- _Exercise goal_
How many lines in the items below contain the string "neighboring"? Reply with the number alone.

- _Source data_
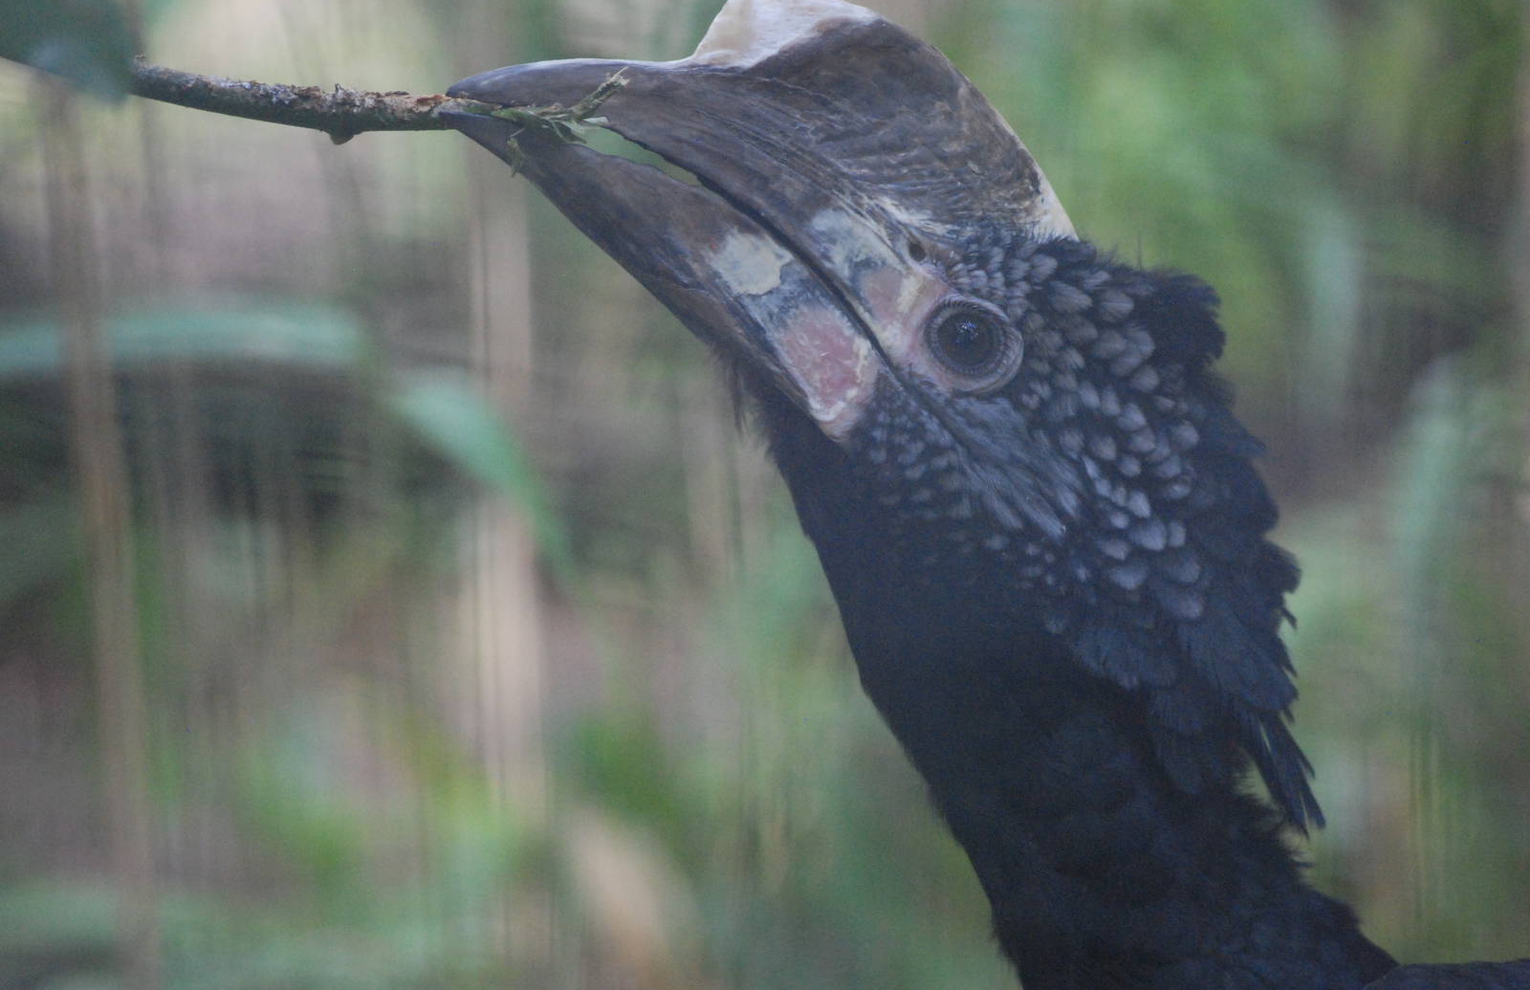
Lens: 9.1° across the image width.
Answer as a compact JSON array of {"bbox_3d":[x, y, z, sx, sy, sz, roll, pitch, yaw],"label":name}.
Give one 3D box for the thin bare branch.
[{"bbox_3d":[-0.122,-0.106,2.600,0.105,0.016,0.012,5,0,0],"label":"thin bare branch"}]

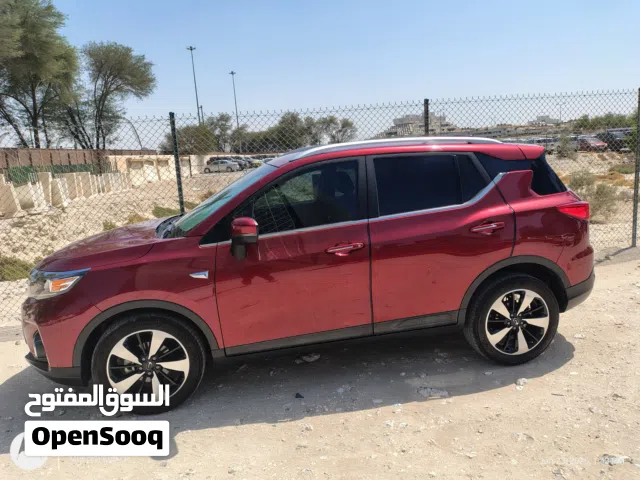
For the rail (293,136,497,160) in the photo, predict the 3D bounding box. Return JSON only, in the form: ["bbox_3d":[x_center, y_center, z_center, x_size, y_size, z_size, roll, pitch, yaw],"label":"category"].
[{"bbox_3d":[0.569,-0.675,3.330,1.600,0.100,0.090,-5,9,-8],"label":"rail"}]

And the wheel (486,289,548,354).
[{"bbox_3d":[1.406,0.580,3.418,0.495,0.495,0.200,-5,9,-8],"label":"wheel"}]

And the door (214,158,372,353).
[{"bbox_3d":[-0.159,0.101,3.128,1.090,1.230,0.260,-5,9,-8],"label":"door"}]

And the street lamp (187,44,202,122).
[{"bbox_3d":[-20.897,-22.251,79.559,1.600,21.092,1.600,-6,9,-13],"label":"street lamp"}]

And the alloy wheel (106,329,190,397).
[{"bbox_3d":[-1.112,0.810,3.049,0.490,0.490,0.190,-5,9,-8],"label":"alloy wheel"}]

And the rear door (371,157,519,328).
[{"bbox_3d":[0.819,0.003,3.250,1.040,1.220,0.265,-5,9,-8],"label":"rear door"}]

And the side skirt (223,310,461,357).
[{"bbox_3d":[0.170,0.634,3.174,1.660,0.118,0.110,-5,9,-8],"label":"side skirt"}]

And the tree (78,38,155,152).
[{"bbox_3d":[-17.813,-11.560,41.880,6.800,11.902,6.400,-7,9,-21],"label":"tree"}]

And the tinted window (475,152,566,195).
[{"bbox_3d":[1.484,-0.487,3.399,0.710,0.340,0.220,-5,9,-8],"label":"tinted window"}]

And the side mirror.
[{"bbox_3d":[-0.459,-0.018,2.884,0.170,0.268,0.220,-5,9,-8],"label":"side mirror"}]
==
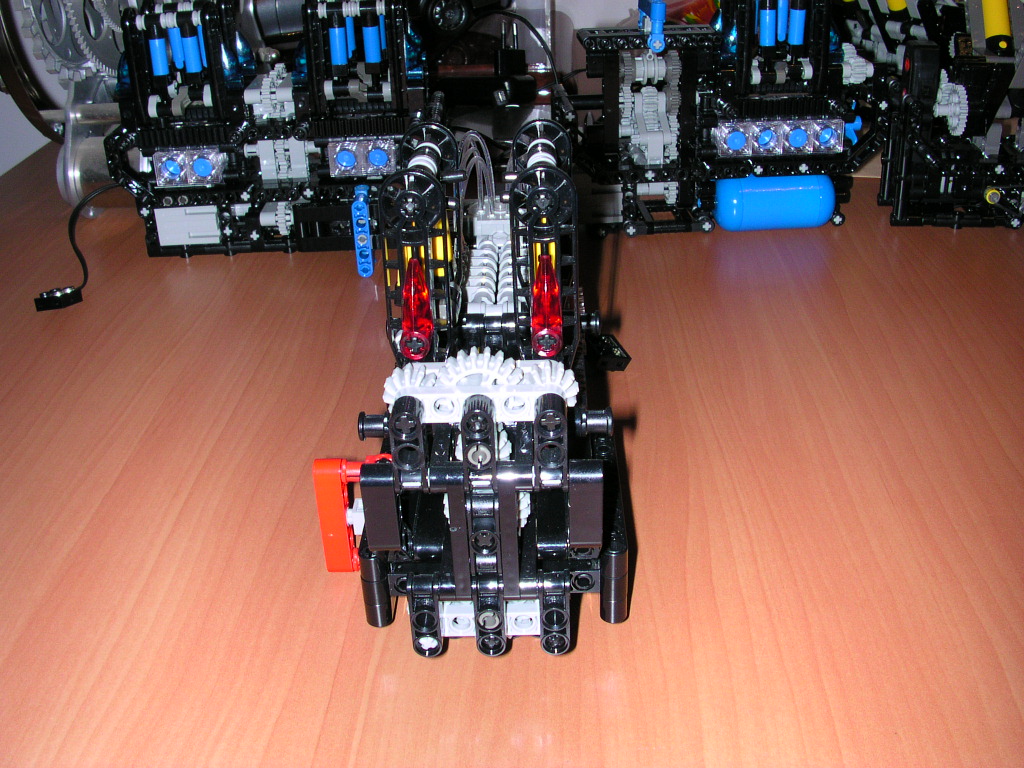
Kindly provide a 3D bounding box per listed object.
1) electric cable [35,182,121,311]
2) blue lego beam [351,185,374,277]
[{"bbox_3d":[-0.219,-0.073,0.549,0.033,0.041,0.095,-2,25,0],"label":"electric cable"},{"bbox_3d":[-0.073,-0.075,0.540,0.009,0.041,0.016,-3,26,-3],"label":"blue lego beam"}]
==
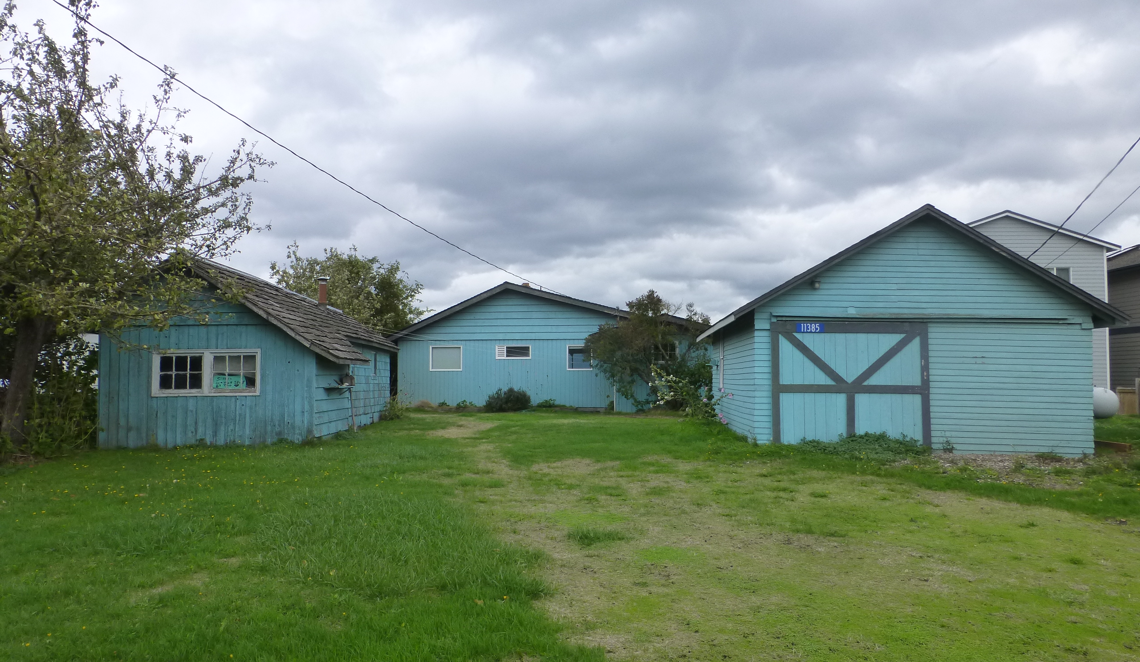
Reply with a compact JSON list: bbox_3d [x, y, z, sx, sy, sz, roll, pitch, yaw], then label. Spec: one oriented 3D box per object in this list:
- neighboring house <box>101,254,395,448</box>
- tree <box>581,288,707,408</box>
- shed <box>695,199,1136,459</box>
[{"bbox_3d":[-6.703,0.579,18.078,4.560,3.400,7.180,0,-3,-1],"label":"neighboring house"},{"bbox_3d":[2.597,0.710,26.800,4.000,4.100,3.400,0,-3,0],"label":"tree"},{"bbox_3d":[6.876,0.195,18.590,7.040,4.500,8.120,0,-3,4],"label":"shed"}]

- _Reply to the task_
2